Зачарованные смертью
Светлана Алексиевич,1998
いずれの写真も著書には関係なく、tumblr投稿から選んだものです
『死に魅入られた人びと ソ連崩壊と自殺者の記録』2005
スヴェトラーナ・アレクシエーヴィチの著作は、当事者のインタビューをそのまま読者に差し出す。敢えて自身の印象や所感を述べない。
ある事態に直面した本人の、感情に直結する生の言葉を通して、あるいは言語化される過程そのものも通して、受け手個々にリアルに考えさせることが目的と思われる。
現在、日本では絶版となっているこの本を、ようやく手に取ることができた。
これは、自殺に失敗した本人、または自殺した当人の関係者による、「その死」を検証する書である。
副タイトルからは、ソ連崩壊に失望した自殺を連想するが、自殺に至る理由は必ずしもそれだけではない。しかし、いずれも変化する社会の分断や歪みがその死の遠因にあると考えられる死である。
自殺した身近な者の、その死によって、残された者がソ連崩壊の中に自身が呑み込まれている姿をまざまざと見るのである。自己の存在を否定することも肯定することもできない。否定されたのは『偉大な思想』、かわりに突きつけられたのは自由放任、結果として、世代間の断絶と差別化。思想も人生も変えさせられる不自由さが、具に記されている。
この本でインタビューを受けているのは17人。
ロシアの大きな転換は、ロシア革命→レーニンやスターリンの時代→第二次大戦→冷戦期→ペレストロイカを経たロシア連邦。およそ80年の間の社会の振り子の振れは大きかった。どのタイミングで生まれ、どんな教育を受けたかによる世代間の相違が、社会や家庭で亀裂を生み、自死に逃避する。その葛藤は戦勝国でありながら、戦敗国日本よりも、重く暗い複雑な社会関係をもたらした。
例えば、公園で若者に取り囲まれ、「どうして戦争に勝ちやがった」と袋叩きにされた初老の元軍人。悲惨を生き抜き、苦しんで勝ち、祖国を、身を粉にして復興させてきたという誇りや価値観は、若者には共有されないどころか、消したい歴史にしかならない。人生の終わりを迎える頃になって、存在を全否定されることの絶望感はいかばかりか。ただし、これを、若者の単なる無理解と言い切ることもできないのである。
ロシア帝国最後の皇帝ニコライ二世
ロシア革命後に処刑された
ヴラジーミル・イリィチ・レーニン(本名ウリヤノフ)
ヨシフ・ヴィッサリオノヴィチ・スターリン(本名ジュガシュヴィリ)
87歳、ヴァシーリィ・ペトローヴィチ(「1 ゲートル、赤い星、夢みていたのは地上の楽園」より」も、首吊り自殺に失敗した。

記録の抜粋
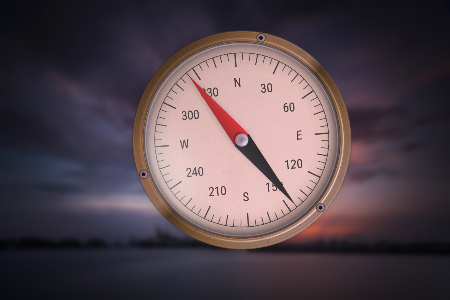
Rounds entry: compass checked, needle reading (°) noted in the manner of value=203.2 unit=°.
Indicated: value=325 unit=°
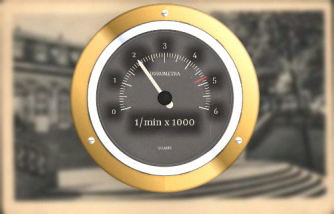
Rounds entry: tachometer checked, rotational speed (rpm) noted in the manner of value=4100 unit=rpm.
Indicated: value=2000 unit=rpm
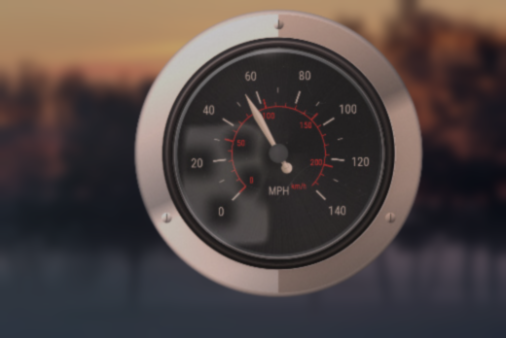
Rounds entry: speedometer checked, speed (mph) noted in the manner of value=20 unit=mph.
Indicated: value=55 unit=mph
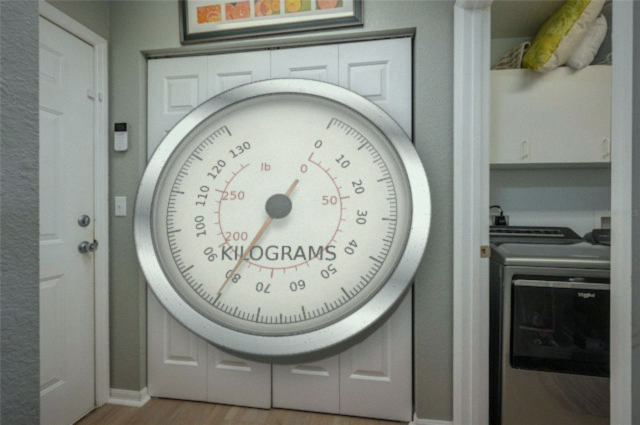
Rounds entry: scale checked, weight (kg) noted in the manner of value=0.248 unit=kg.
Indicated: value=80 unit=kg
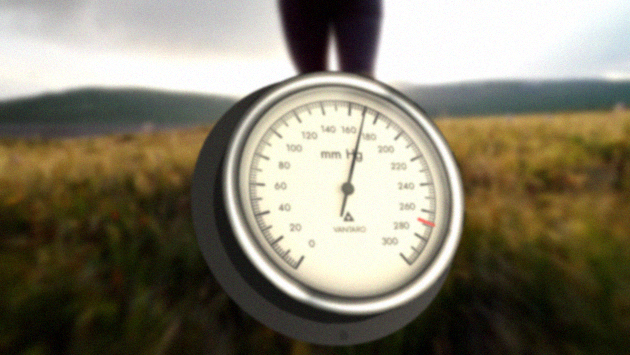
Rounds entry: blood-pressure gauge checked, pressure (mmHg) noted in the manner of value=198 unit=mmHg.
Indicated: value=170 unit=mmHg
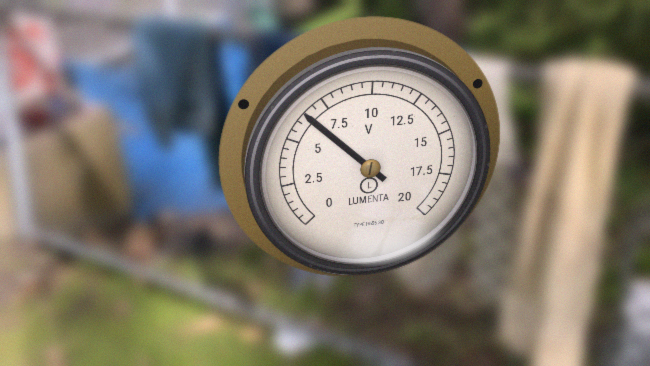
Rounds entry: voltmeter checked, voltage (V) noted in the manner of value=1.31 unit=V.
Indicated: value=6.5 unit=V
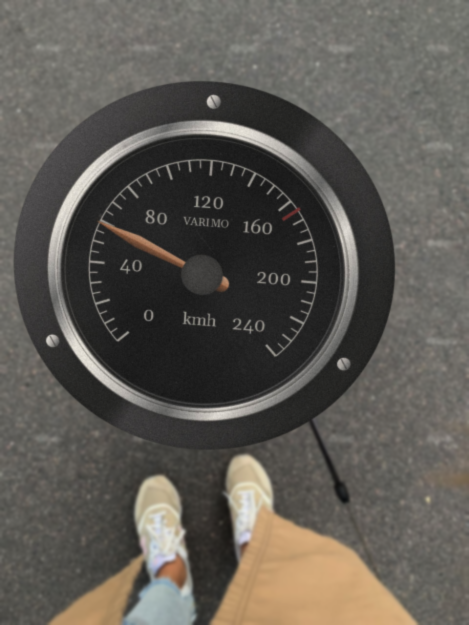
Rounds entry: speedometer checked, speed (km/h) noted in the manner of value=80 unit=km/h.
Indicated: value=60 unit=km/h
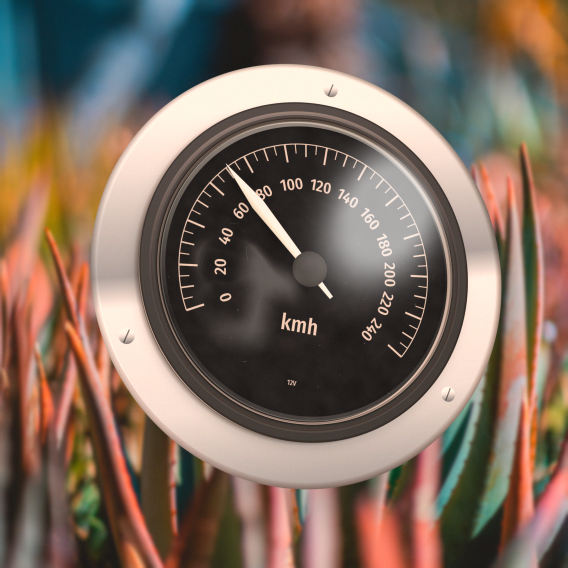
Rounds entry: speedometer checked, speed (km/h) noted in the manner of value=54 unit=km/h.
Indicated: value=70 unit=km/h
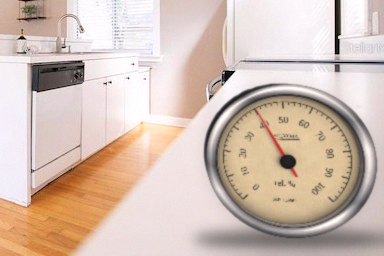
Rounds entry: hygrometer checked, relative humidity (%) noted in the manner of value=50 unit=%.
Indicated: value=40 unit=%
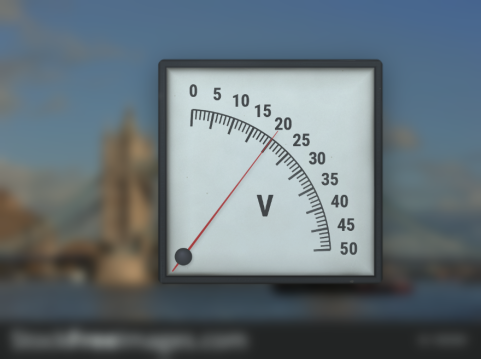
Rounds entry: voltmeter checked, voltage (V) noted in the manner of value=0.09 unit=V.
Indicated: value=20 unit=V
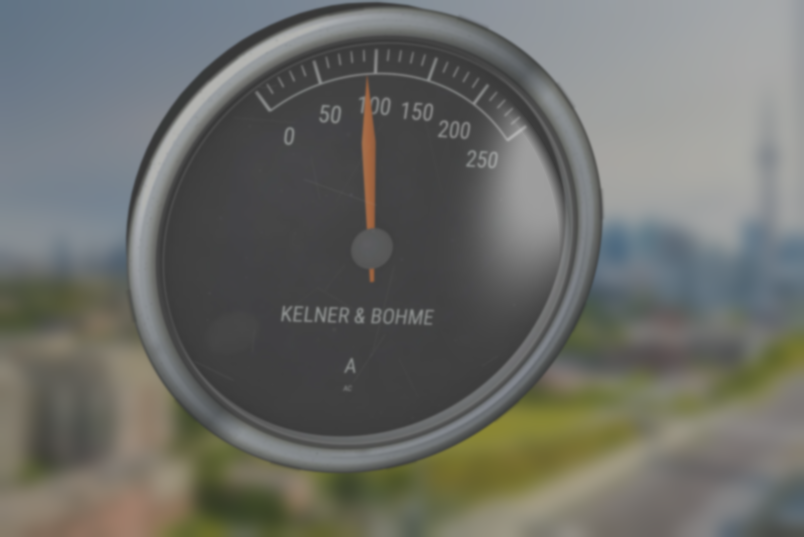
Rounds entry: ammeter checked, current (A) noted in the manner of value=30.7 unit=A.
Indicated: value=90 unit=A
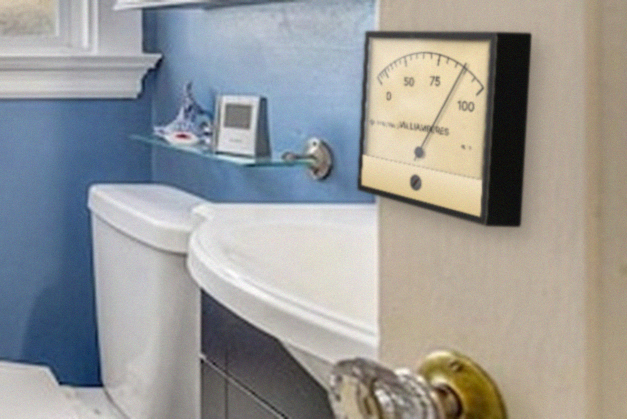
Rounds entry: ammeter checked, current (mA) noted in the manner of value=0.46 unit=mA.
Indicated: value=90 unit=mA
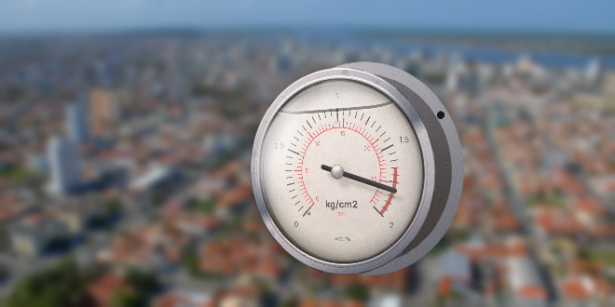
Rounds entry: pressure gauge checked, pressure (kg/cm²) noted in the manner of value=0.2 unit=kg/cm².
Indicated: value=1.8 unit=kg/cm²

解く問題
[1] 本の紹介文で「ロシアの大きな転換は」から始まる段落を、主な事実を残したまま箇条書きにまとめてください。
[2] エントリーのうち、「of value=0.09 unit=V.」を含む行から始まり、エントリーの最後までを、一字一句そのまま書き写してください。画像は入れないでください。

答えはこちら
[1]
- ロシアの大きな転換は、ロシア革命→レーニンやスターリンの時代→第二次大戦→冷戦期→ペレストロイカを経たロシア連邦という流れだった
- およそ80年の間に、社会の振り子は大きく振れた
- 生まれた時期や受けた教育による世代の違いが社会や家庭に亀裂を生み、人が自死に逃避する
- その葛藤は、戦勝国でありながら、敗戦国の日本よりも重く暗い複雑な社会関係をもたらした

[2]
Rounds entry: voltmeter checked, voltage (V) noted in the manner of value=0.09 unit=V.
Indicated: value=20 unit=V
Rounds entry: ammeter checked, current (A) noted in the manner of value=30.7 unit=A.
Indicated: value=90 unit=A
Rounds entry: ammeter checked, current (mA) noted in the manner of value=0.46 unit=mA.
Indicated: value=90 unit=mA
Rounds entry: pressure gauge checked, pressure (kg/cm²) noted in the manner of value=0.2 unit=kg/cm².
Indicated: value=1.8 unit=kg/cm²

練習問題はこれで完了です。